=== Begin Enclosure ===
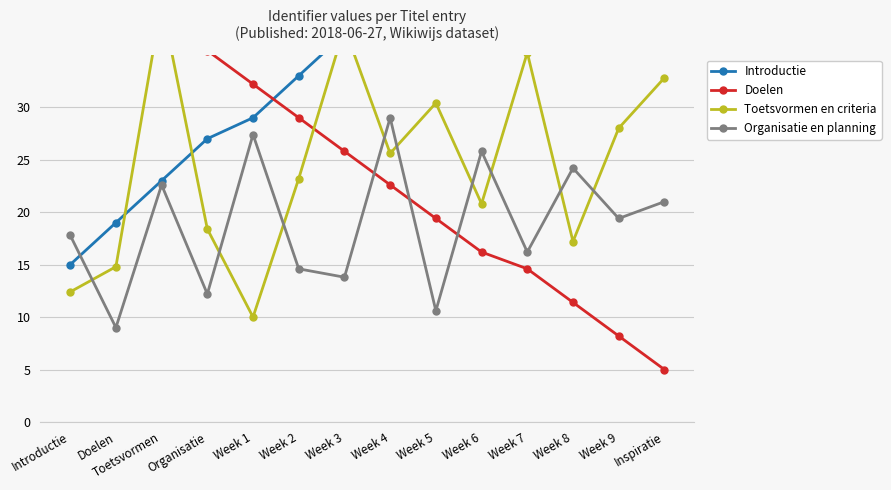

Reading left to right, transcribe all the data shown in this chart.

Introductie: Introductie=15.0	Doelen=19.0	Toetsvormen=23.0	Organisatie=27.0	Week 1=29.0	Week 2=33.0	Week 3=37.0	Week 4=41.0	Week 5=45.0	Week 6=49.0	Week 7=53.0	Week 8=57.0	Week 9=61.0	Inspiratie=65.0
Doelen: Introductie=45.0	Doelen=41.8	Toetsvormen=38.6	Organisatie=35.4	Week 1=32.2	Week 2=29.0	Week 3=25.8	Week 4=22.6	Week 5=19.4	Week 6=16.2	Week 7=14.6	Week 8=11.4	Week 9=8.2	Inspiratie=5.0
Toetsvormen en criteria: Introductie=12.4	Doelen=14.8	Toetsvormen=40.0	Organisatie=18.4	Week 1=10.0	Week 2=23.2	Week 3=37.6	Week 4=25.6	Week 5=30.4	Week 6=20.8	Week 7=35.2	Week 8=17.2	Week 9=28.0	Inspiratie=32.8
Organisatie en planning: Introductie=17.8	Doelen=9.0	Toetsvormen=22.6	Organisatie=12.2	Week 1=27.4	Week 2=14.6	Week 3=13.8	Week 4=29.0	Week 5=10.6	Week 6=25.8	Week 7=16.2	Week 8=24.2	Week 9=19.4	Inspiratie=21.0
=== End Enclosure ===
=== WORK TO BE COMPLETED ===
Copy every item above word for word, leaving out the pictures.

=== SOLUTION TO THIS TASK ===
Reading left to right, transcribe all the data shown in this chart.

Introductie: Introductie=15.0	Doelen=19.0	Toetsvormen=23.0	Organisatie=27.0	Week 1=29.0	Week 2=33.0	Week 3=37.0	Week 4=41.0	Week 5=45.0	Week 6=49.0	Week 7=53.0	Week 8=57.0	Week 9=61.0	Inspiratie=65.0
Doelen: Introductie=45.0	Doelen=41.8	Toetsvormen=38.6	Organisatie=35.4	Week 1=32.2	Week 2=29.0	Week 3=25.8	Week 4=22.6	Week 5=19.4	Week 6=16.2	Week 7=14.6	Week 8=11.4	Week 9=8.2	Inspiratie=5.0
Toetsvormen en criteria: Introductie=12.4	Doelen=14.8	Toetsvormen=40.0	Organisatie=18.4	Week 1=10.0	Week 2=23.2	Week 3=37.6	Week 4=25.6	Week 5=30.4	Week 6=20.8	Week 7=35.2	Week 8=17.2	Week 9=28.0	Inspiratie=32.8
Organisatie en planning: Introductie=17.8	Doelen=9.0	Toetsvormen=22.6	Organisatie=12.2	Week 1=27.4	Week 2=14.6	Week 3=13.8	Week 4=29.0	Week 5=10.6	Week 6=25.8	Week 7=16.2	Week 8=24.2	Week 9=19.4	Inspiratie=21.0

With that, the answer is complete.